I have to be honest. I really wasn't sure if I was awake or not when I heard that final score. I've had these sorts of nightmares while falling asleep during an early season snoozer against a non-conference opponent. I can only imagine what a slurring mess I sounded like on the phone.

(And while I'm being honest, I had to look up the name of Michigan's place-kicker before typing it out in the previous paragraph, because I had no idea who their kicker was until his field goal was blocked. Sorry - Being nose-deep in baseball blogging for the past five months has me behind on my football stuff.)

Right now, I'm kind of wishing I'd stayed asleep. Because every highlight and mention of this humiliation feels like a body blow. Of course, it should be mentioned over and over, because this sort of thing isn't supposed to happen. And if it happened to any other college football program in this country, I'd be delighting in the fall of a titan and figuratively hoisting Appalachian State on my shoulders. And I wasn't even pronouncing "Appalachian" correctly until my sister - who will soon move to nearby Asheville, NC - straightened me out this morning.

Obviously, applause is due to the Mountaineers. Throughout the winter, spring, and summer, this game was derisively mocked by Michigan fans as an embarrassment of scheduling. And a Big Ten team really shouldn't be playing a Division I-AA school. But as the defending two-time I-AA national champions, Appalachian St. shouldn't have been considered a pushover. Before the game was even played, they were probably a better opponent than, say, Eastern Michigan.

But this is what it is. For years, even when Michigan posted 8-4 seasons, there was consolation in the Wolverines never suffering a humbling fall from grace that other acclaimed programs such as Oklahoma, Notre Dame, USC, Penn State, and Miami (FL) had. But that vicious cycle appears to have finally turned on Michigan.

It's easy to say now, in lieu of a mortifying upset loss, and after I hadn't posted anything on this 2007 team leading up to this season opener, but I felt like Michigan was being overrated in pre-season polls. When talking college football with my sister's future father-in-law - a Tennessee Volunteers fan - a couple of weeks ago, I told him that I couldn't believe the Wolverines were being ranked #5. What were they seeing that I wasn't? Granted, I hadn't been paying close attention, but didn't this team lose a bunch of defense to graduation?
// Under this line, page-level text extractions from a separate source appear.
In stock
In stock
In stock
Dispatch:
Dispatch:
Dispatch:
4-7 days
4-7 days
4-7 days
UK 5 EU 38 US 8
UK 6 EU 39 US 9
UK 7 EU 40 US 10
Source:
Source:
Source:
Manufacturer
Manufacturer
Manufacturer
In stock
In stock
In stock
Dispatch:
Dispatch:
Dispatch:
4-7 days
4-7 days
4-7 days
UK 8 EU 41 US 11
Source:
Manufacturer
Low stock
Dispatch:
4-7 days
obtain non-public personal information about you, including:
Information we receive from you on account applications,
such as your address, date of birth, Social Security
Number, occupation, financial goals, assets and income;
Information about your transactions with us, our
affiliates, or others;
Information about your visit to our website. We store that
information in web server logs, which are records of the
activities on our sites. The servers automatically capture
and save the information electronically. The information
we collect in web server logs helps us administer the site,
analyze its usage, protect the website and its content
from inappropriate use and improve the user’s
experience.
And that was woefully apparent today.

This is the kind of loss that has to make Michigan re-evaluate the way its football program is run. I've always been a defender of Lloyd Carr, but the Rose Bowl debacle against USC planted a seed of doubt for the first time. That, of course, followed a hugely disappointing loss to Ohio State. And now this. Three straight losses isn't just a slump. There's no such thing in college football. Not for an elite program. This is a trend, a pattern of being horribly unprepared for games, with an increasingly obvious refusal to adjust offensive and defensive philosophies toward what the opponent requires.

Something has to change. And not just for this season. Just one game in, there's plenty of time to straighten things out for this particular team. But the long-term interests of the Michigan football program might require a fundamental overhaul.